(Records from a data source)
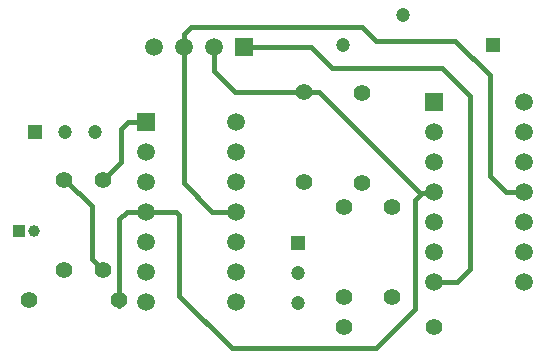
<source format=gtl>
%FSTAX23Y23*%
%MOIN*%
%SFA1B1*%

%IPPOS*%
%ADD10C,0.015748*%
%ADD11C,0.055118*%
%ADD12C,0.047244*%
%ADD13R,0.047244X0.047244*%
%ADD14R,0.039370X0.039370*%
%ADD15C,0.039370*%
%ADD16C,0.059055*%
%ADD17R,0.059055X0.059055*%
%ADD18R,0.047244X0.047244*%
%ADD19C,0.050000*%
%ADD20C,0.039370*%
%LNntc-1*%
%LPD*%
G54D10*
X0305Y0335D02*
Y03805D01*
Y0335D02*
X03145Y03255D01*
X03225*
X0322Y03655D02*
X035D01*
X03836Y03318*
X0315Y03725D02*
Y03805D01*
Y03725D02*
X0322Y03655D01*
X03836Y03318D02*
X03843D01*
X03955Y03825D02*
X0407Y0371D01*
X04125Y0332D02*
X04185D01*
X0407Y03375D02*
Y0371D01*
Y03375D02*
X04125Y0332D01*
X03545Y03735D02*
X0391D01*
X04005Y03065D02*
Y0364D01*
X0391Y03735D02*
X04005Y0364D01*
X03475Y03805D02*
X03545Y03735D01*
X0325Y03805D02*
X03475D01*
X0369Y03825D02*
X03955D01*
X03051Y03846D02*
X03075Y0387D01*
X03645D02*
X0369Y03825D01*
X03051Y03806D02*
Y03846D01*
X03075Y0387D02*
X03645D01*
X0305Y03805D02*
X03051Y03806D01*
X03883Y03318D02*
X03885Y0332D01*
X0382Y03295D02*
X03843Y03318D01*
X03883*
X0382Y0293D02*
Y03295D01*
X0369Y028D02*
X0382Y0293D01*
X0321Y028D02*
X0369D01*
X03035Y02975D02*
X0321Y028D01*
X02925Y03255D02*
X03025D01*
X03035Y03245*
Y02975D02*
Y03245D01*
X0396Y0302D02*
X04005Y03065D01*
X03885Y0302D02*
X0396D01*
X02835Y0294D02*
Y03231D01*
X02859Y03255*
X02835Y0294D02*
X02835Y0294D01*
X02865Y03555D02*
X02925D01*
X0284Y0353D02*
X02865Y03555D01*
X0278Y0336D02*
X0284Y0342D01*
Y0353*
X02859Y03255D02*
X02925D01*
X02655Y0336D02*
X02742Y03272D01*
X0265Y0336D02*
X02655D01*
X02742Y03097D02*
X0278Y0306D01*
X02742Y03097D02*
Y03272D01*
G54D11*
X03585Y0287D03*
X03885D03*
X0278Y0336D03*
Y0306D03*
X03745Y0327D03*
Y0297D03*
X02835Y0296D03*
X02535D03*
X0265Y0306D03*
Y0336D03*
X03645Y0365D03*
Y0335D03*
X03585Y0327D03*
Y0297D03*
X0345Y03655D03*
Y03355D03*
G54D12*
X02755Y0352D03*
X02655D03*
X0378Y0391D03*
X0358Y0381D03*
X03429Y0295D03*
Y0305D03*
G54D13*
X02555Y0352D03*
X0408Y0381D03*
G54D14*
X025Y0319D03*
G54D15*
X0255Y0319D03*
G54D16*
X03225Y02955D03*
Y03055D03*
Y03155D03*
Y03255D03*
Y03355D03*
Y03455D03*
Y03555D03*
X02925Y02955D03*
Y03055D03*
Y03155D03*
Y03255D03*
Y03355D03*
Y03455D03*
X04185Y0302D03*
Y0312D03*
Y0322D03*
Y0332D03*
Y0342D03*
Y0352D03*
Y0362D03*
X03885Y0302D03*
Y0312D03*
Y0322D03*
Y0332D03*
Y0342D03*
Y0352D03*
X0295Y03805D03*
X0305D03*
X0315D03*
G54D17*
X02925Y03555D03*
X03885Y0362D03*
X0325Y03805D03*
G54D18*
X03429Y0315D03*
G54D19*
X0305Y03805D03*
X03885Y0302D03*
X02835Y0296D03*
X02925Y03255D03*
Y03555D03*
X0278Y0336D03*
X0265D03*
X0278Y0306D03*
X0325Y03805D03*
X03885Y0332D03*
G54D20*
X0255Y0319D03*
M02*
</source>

* * *

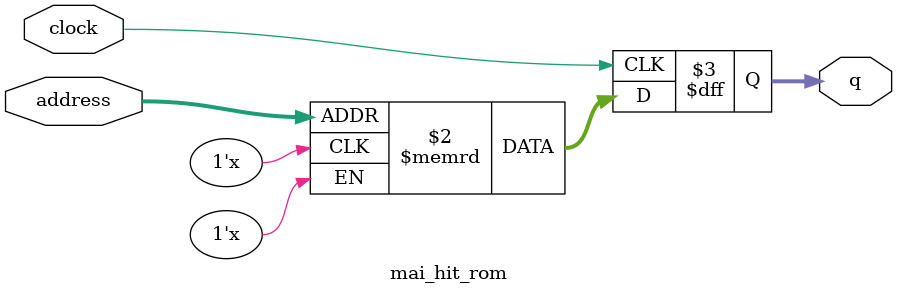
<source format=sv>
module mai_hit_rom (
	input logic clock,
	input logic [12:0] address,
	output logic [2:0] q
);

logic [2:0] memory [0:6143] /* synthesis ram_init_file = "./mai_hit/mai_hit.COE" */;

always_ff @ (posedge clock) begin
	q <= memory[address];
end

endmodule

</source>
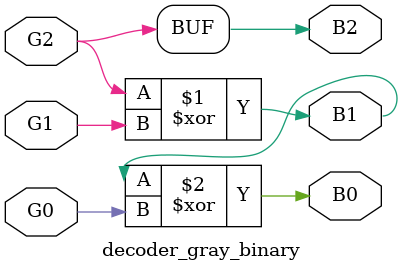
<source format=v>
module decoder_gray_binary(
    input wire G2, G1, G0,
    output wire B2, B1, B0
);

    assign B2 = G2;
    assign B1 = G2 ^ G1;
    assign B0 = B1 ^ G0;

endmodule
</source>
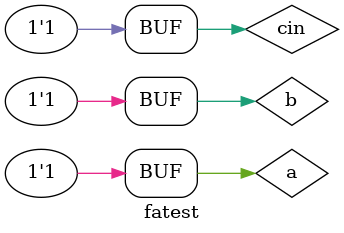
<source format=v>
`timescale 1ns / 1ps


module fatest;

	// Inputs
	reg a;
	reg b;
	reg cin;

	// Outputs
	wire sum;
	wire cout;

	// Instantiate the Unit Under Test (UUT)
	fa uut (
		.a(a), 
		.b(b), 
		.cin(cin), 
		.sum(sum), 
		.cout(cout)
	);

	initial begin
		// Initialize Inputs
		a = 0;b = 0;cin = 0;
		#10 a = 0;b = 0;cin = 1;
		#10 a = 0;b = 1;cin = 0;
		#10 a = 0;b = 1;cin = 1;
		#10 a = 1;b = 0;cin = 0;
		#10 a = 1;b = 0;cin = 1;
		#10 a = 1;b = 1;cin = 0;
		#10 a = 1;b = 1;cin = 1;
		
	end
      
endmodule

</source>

### WORK ORDER
What lines above hold the word "address"? List them all.

### PROBLEM SOLUTION
	input logic [12:0] address,
	q <= memory[address];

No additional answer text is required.